*Reading text*:
*** Begin section ***

WPC transferred its Units by dividend to its parent, Williams, which sold an
aggregate of 6,131,209 Units to the public through various underwriters in
January and February 1993 (the "Public Offering"). During the second quarter of
1995 Williams transferred its remaining Units to Williams Holdings of Delaware,
Inc. ("WHD"), a separate holding company for Williams' non regulated businesses.
Effective July 31, 1999, WHD was merged into Williams and by operation of the
merger Williams assumed all assets, liabilities and obligations of WHD,
including without limitation ownership of WHD's Units.

Effective August 11, 2000, Williams sold its 3,568,791 Units to Quatro Finale IV
LLC, a Delaware limited liability company ("QFIV"), in a privately negotiated
transaction. Williams has agreed to hold the Units as Nominee for QFIV. Williams
retained the voting rights and retained a "call" option on the transferred Units
and QFIV was granted a "put" option on the Units.

Substantially all of the production attributable to the Underlying Properties is
from the Fruitland coal formation and constitutes "coal seam" gas that entitles
the owners of such production, provided certain requirements are met, to tax
credits for Federal income tax purposes pursuant to Section 29 of the Internal
Revenue Code of 1986, as amended. Effective May 1, 1997, WPC transferred the
Underlying Properties, subject to and burdened by the Royalty Interests, to
Quatro Finale LLC, a non-affiliated Delaware limited liability company ("Quatro
Finale").

*** End section ***

*Provided material*:
*** Begin section ***

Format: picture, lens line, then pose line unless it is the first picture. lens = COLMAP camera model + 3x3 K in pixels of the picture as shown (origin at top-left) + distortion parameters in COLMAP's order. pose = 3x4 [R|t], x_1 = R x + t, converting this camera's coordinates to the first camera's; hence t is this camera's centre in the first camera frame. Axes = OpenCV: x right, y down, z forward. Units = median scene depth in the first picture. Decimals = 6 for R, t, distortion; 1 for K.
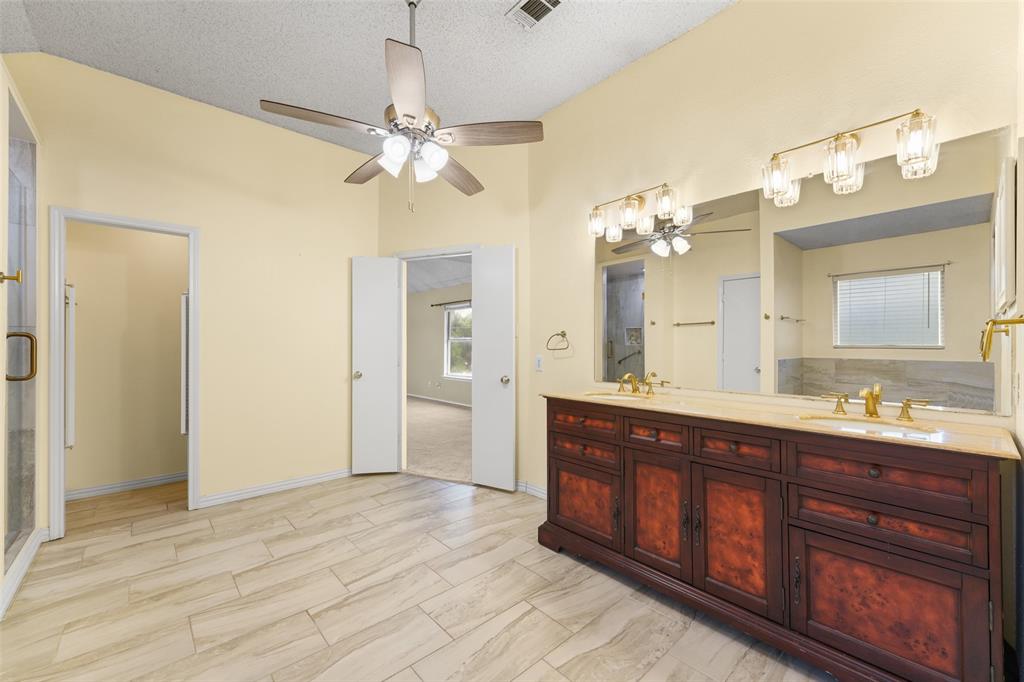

*** End section ***

*Your instructions*:
Reproduce, word for word, the section of the text on the Williams Units transfers that begins with the words "WPC transferred its" and ends with "of WHD's Units.".

*Solution to the exercise*:
WPC transferred its Units by dividend to its parent, Williams, which sold an
aggregate of 6,131,209 Units to the public through various underwriters in
January and February 1993 (the "Public Offering"). During the second quarter of
1995 Williams transferred its remaining Units to Williams Holdings of Delaware,
Inc. ("WHD"), a separate holding company for Williams' non regulated businesses.
Effective July 31, 1999, WHD was merged into Williams and by operation of the
merger Williams assumed all assets, liabilities and obligations of WHD,
including without limitation ownership of WHD's Units.